May 8 (Bloomberg) -- Halfords Group Plc, the U.K.’s biggest seller of bicycles, rose to the highest in two years after JPMorgan predicted the stock will gain as the retailer improves service and wins market share in biking gear and repairs.
Halfords, which also operates car service centers across the U.K. and Ireland, will boost revenue “through a halo effect of better service, wider product range and a stronger multi-channel offering,” Georgina Johanan, an analyst at JPMorgan, said today in a note. She raised her recommendation to overweight from underweight, and predicted the stock will gain about 10 percent in 12 months from yesterday’s closing price.

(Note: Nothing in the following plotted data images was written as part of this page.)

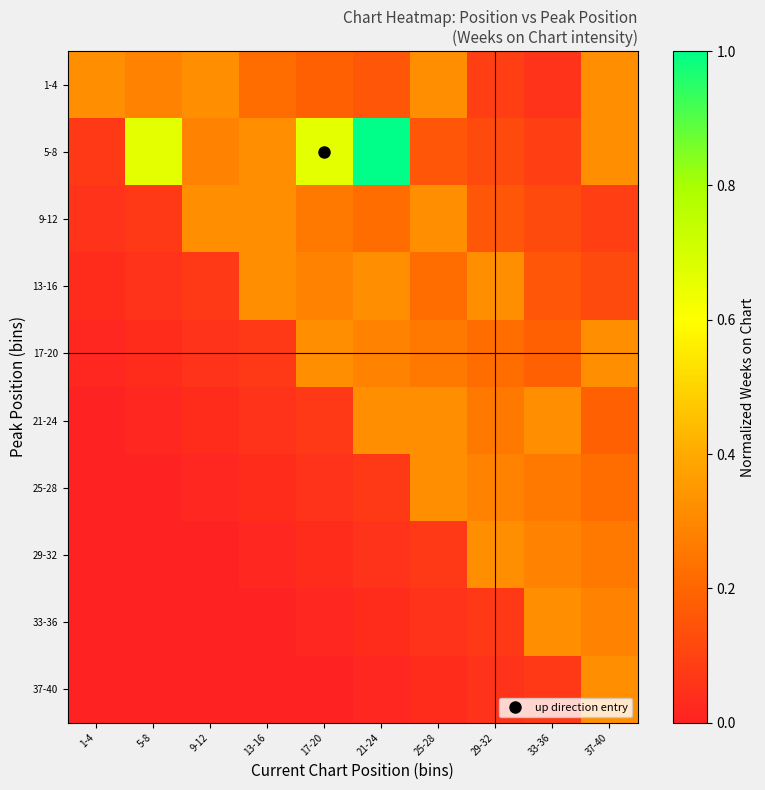

Reading left to right, list all the values displayed in this chart.

1-4: 1-4=0.3	5-8=0.3	9-12=0.3	13-16=0.2	17-20=0.2	21-24=0.2	25-28=0.3	29-32=0.1	33-36=0.1	37-40=0.3
5-8: 1-4=0.1	5-8=0.7	9-12=0.3	13-16=0.3	17-20=0.7	21-24=1.0	25-28=0.2	29-32=0.1	33-36=0.1	37-40=0.3
9-12: 1-4=0.1	5-8=0.1	9-12=0.3	13-16=0.3	17-20=0.3	21-24=0.2	25-28=0.3	29-32=0.2	33-36=0.1	37-40=0.1
13-16: 1-4=0.0	5-8=0.1	9-12=0.1	13-16=0.3	17-20=0.3	21-24=0.3	25-28=0.2	29-32=0.3	33-36=0.2	37-40=0.1
17-20: 1-4=0.0	5-8=0.0	9-12=0.1	13-16=0.1	17-20=0.3	21-24=0.3	25-28=0.3	29-32=0.2	33-36=0.2	37-40=0.3
21-24: 1-4=0.0	5-8=0.0	9-12=0.0	13-16=0.1	17-20=0.1	21-24=0.3	25-28=0.3	29-32=0.3	33-36=0.3	37-40=0.2
25-28: 1-4=0.0	5-8=0.0	9-12=0.0	13-16=0.0	17-20=0.1	21-24=0.1	25-28=0.3	29-32=0.3	33-36=0.3	37-40=0.2
29-32: 1-4=0.0	5-8=0.0	9-12=0.0	13-16=0.0	17-20=0.0	21-24=0.1	25-28=0.1	29-32=0.3	33-36=0.3	37-40=0.3
33-36: 1-4=0.0	5-8=0.0	9-12=0.0	13-16=0.0	17-20=0.0	21-24=0.0	25-28=0.1	29-32=0.1	33-36=0.3	37-40=0.3
37-40: 1-4=0.0	5-8=0.0	9-12=0.0	13-16=0.0	17-20=0.0	21-24=0.0	25-28=0.0	29-32=0.1	33-36=0.1	37-40=0.3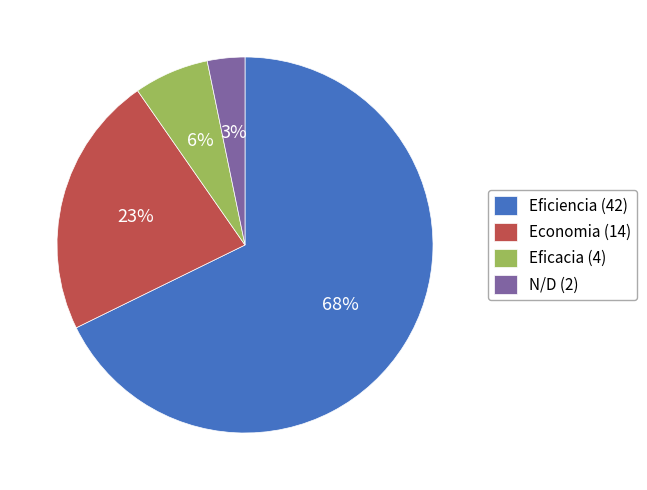

Which slice represents more than half of the pie?

Eficiencia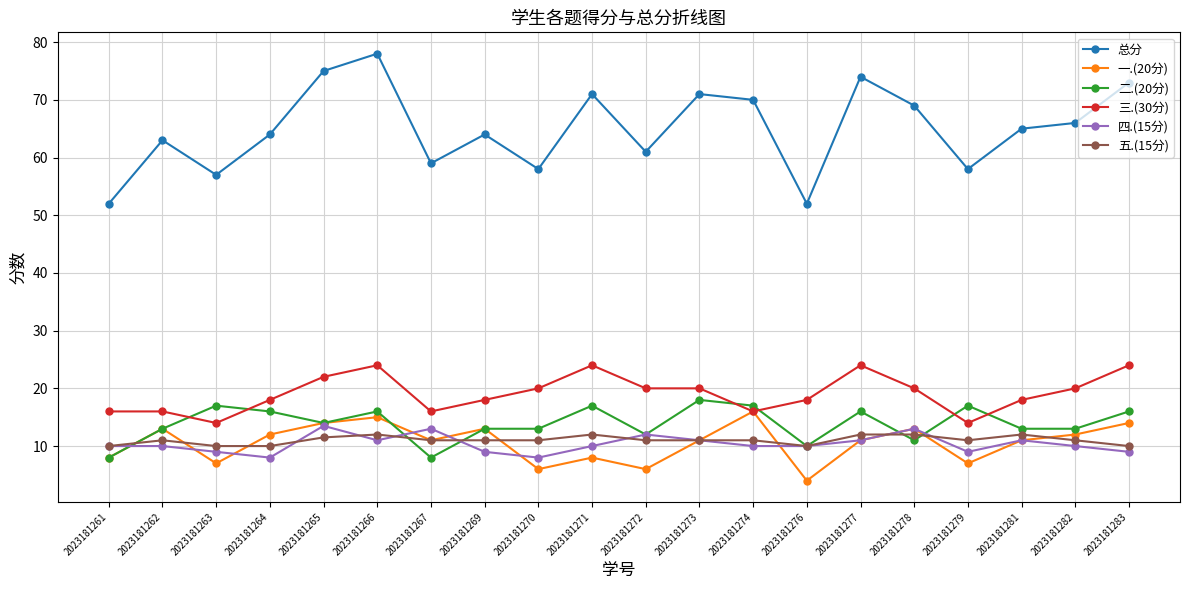

What is the approximate value of 四.(15分) at 2023181267?

13.0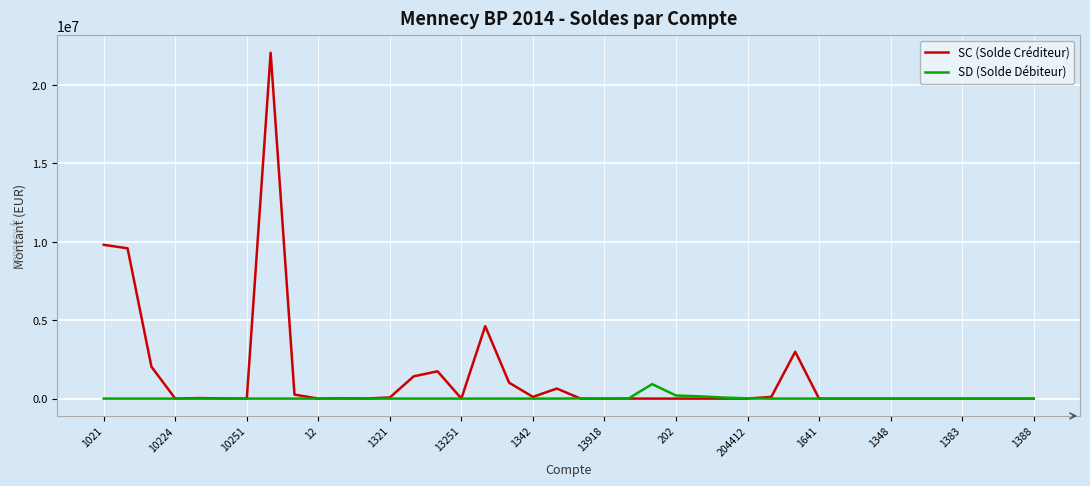

Which series has the largest range (max minus min)?

SC (Solde Créditeur)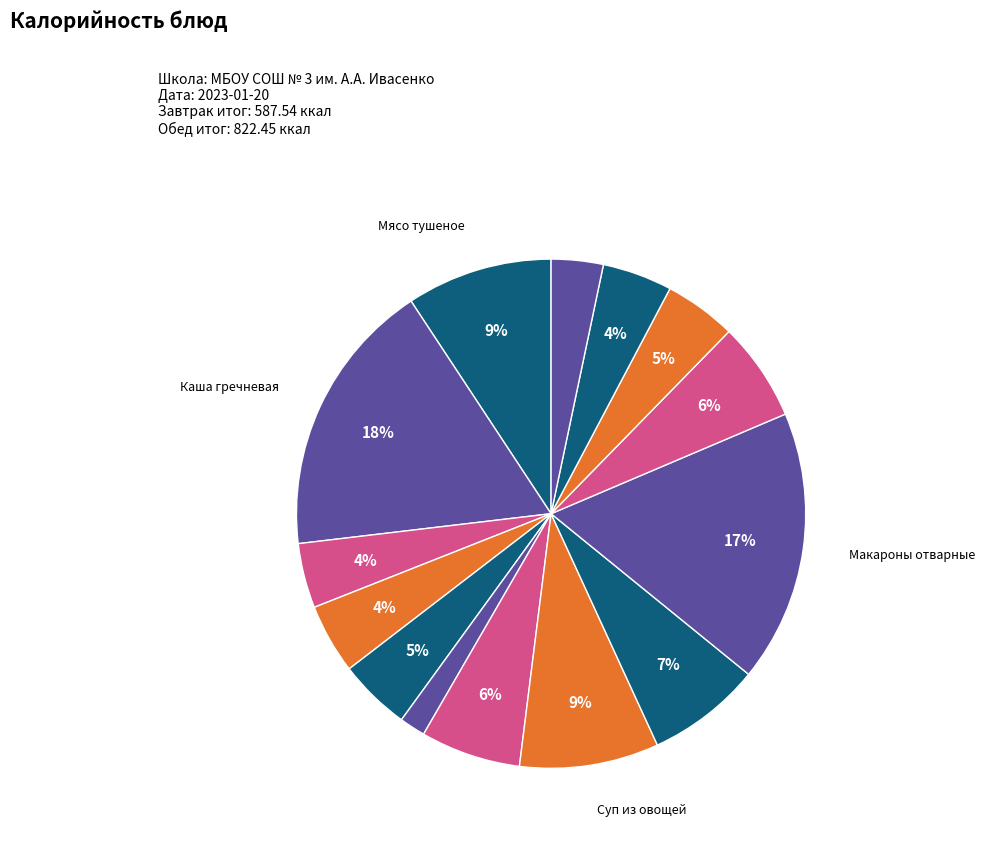

Which category has the biggest portion of the pie?

Каша гречневая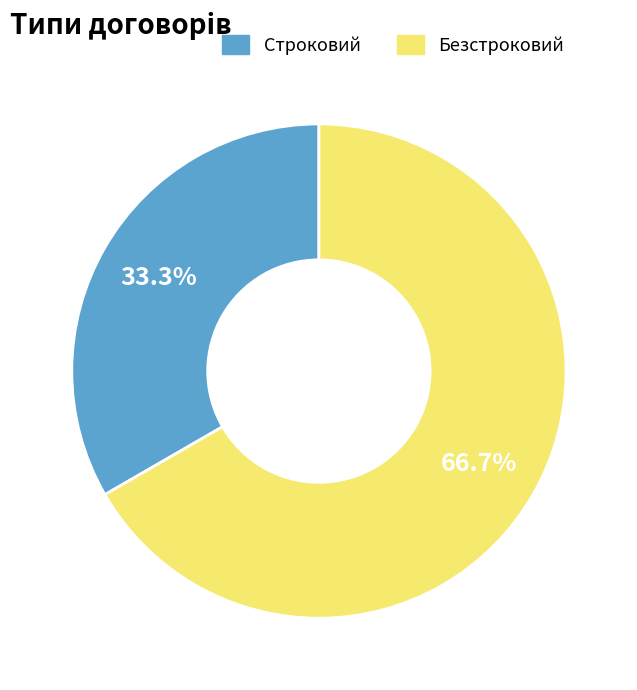

Which slice represents more than half of the pie?

Безстроковий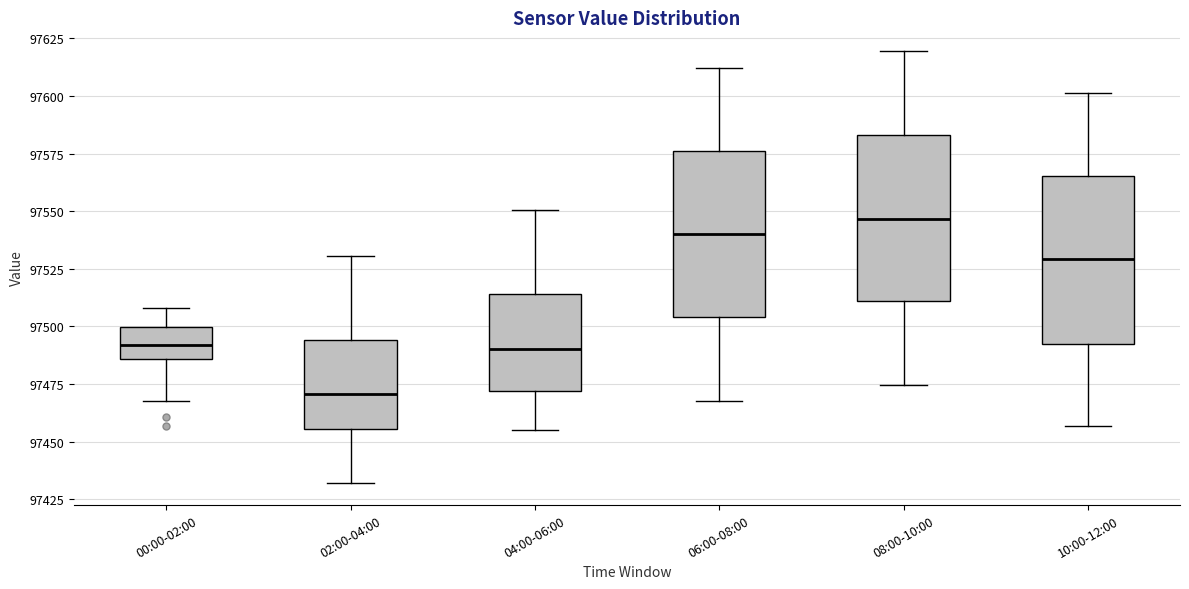

Reading left to right, read every box against the y-axis: the position of its median line, the range the box covers, and the ends of its whiskers. The values are not printed on the chart, so give them approximately, as read against the axis.

00:00-02:00: median 97490, box 97485 to 97500, whiskers 97470 to 97510
02:00-04:00: median 97470, box 97455 to 97495, whiskers 97430 to 97530
04:00-06:00: median 97490, box 97470 to 97515, whiskers 97455 to 97550
06:00-08:00: median 97540, box 97505 to 97575, whiskers 97470 to 97610
08:00-10:00: median 97545, box 97510 to 97585, whiskers 97475 to 97620
10:00-12:00: median 97530, box 97495 to 97565, whiskers 97455 to 97600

The stock jumped 4.5 percent to 385.7 pence, the highest closing price since June 2011 in London. Halfords, based in Redditch, England, hasn’t declined since April 19 and leads gains among the 14 companies in the FTSE 350 General Retailers Index over the past month, with an advance of 24 percent.
Halfords in October appointed Matthew Davies, formerly the leader of the Pets At Home chain, to be chief executive officer, and said it would improve service and add more cycling parts online. “High-quality management should drive increasing enthusiasm,” JPMorgan’s Johanan said.
Davies said April 10 that Halfords sees a “huge” opportunity to boost the auto center business, for which it intends to open 20 to 30 new outlets a year. The repair portion of the business benefited from last year’s cold weather, which improved car maintenance sales in the fiscal fourth quarter and hurt cycling revenue, Davies said.
Halfords is scheduled to report full-year earnings on May 23.
Of 21 analysts who report their recommendations to Bloomberg, eight advise buying the shares, while seven have a hold rating and six advocate selling. Johanan’s target price of 405 pence compares with the average from 14 analysts of 363.6 pence.